§ **Activity 1**: Name every kind of structure that the introduction to the list of the oldest buildings in Indiana says is deliberately left out.

.....

= List of the oldest buildings in Indiana =

This article lists the oldest extant buildings in Indiana, including extant buildings and structures constructed prior to and during the United States rule over Indiana. Only buildings built prior to 1820 are suitable for inclusion on this list, or the building must be the oldest of its type.

In order to qualify for the list, a structure must:
- be a recognizable building (defined as any human-made structure used or intended for supporting or sheltering any use or continuous occupancy);
- incorporate features of building work from the claimed date to at least 1.5 m in height and/or be a listed building.

This consciously excludes ruins of limited height, roads and statues. Bridges may be included if they otherwise fulfill the above criteria. Dates for many of the oldest structures have been arrived at by radiocarbon dating or dendrochronology and should be considered approximate. If the exact year of initial construction is estimated, it will be shown as a range of dates.

.....

§ **Activity 2**: In the records, copy out every line from the one containing "left ankle: (489, 308, -26)" through the one containing "right ankle: (171, 1591, 24)", including both of those lines. Raise each keypoint coordinate and depth value by 98 and leave all other lines unchanged.

.....

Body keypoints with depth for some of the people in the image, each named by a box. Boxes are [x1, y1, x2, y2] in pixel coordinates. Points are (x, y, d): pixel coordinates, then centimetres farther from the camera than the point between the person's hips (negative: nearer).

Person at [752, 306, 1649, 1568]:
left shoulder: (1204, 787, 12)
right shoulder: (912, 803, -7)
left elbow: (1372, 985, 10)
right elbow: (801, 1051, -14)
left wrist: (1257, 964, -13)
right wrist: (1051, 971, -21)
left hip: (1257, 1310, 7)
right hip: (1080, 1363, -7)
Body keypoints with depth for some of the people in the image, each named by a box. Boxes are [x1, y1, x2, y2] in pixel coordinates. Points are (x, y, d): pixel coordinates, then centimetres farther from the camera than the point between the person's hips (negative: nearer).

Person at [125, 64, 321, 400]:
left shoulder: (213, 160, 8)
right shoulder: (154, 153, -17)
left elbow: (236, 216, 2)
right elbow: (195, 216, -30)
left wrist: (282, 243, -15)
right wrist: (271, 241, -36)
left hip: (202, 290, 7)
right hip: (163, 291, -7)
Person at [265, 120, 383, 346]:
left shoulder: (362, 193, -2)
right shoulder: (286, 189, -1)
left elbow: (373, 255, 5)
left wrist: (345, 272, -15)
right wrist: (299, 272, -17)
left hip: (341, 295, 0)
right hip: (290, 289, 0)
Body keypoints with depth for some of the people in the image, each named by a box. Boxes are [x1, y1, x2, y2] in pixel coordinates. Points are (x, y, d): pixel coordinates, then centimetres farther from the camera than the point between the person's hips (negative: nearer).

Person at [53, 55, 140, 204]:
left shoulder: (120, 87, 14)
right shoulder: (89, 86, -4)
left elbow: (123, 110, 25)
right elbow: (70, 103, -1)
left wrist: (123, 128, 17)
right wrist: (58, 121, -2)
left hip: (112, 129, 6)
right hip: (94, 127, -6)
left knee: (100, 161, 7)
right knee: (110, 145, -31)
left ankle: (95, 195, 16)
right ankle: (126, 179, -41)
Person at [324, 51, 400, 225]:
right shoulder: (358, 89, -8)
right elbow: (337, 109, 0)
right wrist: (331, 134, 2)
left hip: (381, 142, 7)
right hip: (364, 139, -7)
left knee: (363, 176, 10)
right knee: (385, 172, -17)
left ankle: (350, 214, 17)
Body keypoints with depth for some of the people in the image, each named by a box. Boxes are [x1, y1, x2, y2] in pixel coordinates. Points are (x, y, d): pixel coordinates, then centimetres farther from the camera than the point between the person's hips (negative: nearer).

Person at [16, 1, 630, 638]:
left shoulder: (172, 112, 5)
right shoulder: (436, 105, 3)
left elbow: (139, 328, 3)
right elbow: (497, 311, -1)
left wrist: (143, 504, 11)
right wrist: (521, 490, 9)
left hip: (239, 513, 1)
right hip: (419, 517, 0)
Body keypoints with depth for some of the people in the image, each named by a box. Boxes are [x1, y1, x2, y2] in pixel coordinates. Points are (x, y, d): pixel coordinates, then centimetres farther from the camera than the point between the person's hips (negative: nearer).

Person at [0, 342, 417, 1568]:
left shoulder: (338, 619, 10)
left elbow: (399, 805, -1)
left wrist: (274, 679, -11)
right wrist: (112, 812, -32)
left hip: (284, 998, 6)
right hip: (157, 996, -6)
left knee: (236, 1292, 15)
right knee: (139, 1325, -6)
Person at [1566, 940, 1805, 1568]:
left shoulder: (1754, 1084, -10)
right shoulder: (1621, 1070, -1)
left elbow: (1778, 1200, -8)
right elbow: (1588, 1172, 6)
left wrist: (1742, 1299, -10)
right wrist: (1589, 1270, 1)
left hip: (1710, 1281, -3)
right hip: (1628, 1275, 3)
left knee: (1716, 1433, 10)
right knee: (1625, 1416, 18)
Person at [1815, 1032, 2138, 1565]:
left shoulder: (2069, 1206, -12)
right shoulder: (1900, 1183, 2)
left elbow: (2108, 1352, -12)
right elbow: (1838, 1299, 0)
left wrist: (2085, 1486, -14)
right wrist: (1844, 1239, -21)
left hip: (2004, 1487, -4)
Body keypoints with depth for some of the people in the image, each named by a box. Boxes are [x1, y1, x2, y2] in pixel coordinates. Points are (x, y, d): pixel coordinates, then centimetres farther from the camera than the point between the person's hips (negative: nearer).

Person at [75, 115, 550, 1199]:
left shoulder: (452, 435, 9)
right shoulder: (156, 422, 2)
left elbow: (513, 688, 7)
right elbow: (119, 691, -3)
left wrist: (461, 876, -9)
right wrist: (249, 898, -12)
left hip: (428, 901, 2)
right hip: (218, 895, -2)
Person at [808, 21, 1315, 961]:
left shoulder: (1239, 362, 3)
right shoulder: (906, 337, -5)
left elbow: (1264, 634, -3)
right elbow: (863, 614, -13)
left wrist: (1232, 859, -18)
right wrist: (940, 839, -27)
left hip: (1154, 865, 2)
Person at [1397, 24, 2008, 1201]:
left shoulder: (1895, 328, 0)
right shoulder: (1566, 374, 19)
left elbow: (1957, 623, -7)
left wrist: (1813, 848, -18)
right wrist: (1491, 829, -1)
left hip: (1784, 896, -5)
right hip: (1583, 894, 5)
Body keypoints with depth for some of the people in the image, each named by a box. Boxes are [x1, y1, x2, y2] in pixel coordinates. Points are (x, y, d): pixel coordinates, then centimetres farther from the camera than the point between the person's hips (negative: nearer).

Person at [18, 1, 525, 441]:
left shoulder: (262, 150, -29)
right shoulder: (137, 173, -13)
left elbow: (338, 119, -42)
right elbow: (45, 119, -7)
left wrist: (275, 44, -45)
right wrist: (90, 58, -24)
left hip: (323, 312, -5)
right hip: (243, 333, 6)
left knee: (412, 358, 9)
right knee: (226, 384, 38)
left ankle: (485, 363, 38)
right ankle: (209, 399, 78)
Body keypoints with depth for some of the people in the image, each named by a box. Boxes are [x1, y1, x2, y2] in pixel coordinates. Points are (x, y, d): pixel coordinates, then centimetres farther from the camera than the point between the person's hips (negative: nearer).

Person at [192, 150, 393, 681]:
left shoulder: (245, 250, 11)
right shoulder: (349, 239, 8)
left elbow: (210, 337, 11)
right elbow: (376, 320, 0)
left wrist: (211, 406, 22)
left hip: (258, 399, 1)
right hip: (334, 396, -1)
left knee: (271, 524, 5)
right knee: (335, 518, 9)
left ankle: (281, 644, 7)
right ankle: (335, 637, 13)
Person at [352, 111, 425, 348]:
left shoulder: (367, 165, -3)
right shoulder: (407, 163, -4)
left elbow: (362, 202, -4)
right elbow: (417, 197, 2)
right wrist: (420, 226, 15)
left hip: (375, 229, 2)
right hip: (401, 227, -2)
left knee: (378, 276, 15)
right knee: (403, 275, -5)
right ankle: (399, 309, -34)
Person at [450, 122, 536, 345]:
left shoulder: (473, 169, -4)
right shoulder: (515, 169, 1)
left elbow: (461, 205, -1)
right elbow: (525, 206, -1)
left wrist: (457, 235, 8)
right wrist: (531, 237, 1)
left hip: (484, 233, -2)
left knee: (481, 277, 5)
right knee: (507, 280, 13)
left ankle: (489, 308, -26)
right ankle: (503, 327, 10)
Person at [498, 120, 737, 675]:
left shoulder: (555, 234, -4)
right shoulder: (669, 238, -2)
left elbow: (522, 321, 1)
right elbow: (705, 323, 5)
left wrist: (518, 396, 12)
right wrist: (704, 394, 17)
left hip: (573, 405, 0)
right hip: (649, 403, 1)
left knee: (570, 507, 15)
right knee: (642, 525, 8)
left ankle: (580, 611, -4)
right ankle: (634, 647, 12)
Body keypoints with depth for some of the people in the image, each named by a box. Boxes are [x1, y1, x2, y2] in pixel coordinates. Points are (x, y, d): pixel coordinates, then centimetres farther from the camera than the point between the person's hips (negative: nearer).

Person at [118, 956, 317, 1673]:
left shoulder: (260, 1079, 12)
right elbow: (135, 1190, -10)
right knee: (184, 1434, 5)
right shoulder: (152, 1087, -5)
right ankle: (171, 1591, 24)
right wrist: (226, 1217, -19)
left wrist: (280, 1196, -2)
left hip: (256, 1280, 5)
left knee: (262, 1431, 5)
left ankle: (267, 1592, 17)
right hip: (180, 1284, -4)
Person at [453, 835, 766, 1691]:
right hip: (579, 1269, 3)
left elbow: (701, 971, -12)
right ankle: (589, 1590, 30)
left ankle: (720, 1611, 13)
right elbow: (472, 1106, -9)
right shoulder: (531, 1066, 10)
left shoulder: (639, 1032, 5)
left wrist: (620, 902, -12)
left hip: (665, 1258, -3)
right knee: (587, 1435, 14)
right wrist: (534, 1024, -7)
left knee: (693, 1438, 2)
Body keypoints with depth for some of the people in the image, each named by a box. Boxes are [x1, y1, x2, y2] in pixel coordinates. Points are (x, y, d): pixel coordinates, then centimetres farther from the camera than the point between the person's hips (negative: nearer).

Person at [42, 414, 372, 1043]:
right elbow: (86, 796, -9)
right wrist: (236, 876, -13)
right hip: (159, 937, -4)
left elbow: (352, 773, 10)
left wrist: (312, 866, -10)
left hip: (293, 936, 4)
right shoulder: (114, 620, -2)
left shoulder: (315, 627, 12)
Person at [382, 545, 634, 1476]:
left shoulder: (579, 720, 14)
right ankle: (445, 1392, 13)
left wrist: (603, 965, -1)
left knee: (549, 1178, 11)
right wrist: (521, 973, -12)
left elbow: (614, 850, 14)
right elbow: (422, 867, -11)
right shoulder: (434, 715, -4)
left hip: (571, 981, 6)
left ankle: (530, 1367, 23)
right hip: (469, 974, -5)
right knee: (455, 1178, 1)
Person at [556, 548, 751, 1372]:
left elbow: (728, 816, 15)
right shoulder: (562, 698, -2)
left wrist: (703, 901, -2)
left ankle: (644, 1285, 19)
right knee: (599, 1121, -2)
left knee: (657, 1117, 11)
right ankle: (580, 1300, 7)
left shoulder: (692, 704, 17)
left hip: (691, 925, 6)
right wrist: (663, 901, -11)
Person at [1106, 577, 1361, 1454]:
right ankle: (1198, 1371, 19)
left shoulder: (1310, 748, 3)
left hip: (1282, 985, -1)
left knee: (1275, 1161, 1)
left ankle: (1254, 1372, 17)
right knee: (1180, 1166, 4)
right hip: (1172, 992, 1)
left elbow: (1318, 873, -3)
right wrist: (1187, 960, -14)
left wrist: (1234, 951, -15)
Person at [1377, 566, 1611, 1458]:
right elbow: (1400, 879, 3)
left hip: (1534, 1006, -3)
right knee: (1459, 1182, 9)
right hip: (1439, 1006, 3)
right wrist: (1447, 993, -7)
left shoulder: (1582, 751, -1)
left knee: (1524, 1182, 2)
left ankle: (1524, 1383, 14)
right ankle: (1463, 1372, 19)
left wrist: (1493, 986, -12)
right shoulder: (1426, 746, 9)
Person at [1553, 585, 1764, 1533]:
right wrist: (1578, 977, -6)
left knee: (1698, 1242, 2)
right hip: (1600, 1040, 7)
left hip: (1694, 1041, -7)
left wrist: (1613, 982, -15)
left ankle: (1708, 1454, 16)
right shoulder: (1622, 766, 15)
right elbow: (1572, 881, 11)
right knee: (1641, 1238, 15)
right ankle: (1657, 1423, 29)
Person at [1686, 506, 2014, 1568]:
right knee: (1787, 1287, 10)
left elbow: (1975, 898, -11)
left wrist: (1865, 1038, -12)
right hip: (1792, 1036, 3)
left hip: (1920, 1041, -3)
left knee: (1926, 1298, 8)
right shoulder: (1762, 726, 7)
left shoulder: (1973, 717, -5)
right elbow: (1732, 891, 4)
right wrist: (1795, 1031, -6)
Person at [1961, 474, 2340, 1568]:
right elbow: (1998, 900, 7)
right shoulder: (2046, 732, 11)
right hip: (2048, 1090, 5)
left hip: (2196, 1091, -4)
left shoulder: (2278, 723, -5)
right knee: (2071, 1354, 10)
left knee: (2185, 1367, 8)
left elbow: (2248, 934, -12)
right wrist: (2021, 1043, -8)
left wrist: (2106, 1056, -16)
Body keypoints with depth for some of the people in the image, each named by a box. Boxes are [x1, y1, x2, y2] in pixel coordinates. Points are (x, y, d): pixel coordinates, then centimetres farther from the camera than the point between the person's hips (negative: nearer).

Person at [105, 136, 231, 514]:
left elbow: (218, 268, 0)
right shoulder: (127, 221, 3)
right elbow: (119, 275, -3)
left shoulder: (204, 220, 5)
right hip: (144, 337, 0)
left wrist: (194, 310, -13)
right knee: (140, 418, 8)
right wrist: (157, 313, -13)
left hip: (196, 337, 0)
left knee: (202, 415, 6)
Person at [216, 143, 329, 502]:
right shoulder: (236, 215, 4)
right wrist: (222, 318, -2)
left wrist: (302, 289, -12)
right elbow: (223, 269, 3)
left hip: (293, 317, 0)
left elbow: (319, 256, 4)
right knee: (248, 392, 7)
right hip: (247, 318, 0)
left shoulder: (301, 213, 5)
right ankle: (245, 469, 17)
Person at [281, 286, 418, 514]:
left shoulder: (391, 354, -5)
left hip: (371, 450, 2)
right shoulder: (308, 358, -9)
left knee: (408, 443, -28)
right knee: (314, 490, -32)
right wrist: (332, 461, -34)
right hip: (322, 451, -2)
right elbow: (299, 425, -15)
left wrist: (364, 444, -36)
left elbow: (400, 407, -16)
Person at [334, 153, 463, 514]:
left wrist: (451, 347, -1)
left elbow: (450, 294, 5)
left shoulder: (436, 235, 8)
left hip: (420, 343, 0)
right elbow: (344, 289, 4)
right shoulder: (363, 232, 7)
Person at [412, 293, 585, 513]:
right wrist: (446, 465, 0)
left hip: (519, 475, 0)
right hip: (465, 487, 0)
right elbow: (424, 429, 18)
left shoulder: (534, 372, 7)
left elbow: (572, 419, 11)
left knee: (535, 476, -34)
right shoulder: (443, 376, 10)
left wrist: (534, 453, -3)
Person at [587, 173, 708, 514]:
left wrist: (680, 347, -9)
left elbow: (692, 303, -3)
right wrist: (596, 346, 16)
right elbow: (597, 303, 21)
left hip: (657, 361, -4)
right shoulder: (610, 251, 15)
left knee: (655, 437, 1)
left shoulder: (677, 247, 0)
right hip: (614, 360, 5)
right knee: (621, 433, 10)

.....

§ **Written solution 1**:
- ruins of limited height
- roads
- statues

§ **Written solution 2**:
left ankle: (587, 406, 72)
right ankle: (601, 425, 108)
Person at [498, 120, 737, 675]:
left shoulder: (653, 332, 94)
right shoulder: (767, 336, 96)
left elbow: (620, 419, 99)
right elbow: (803, 421, 103)
left wrist: (616, 494, 110)
right wrist: (802, 492, 115)
left hip: (671, 503, 98)
right hip: (747, 501, 99)
left knee: (668, 605, 113)
right knee: (740, 623, 106)
left ankle: (678, 709, 94)
right ankle: (732, 745, 110)
Body keypoints with depth for some of the people in the image, each named by a box. Boxes are [x1, y1, x2, y2] in pixel coordinates. Points are (x, y, d): pixel coordinates, then centimetres farther from the camera than the point between the person's hips (negative: nearer).

Person at [118, 956, 317, 1673]:
left shoulder: (358, 1177, 110)
right elbow: (233, 1288, 88)
right knee: (282, 1532, 103)
right shoulder: (250, 1185, 93)
right ankle: (269, 1689, 122)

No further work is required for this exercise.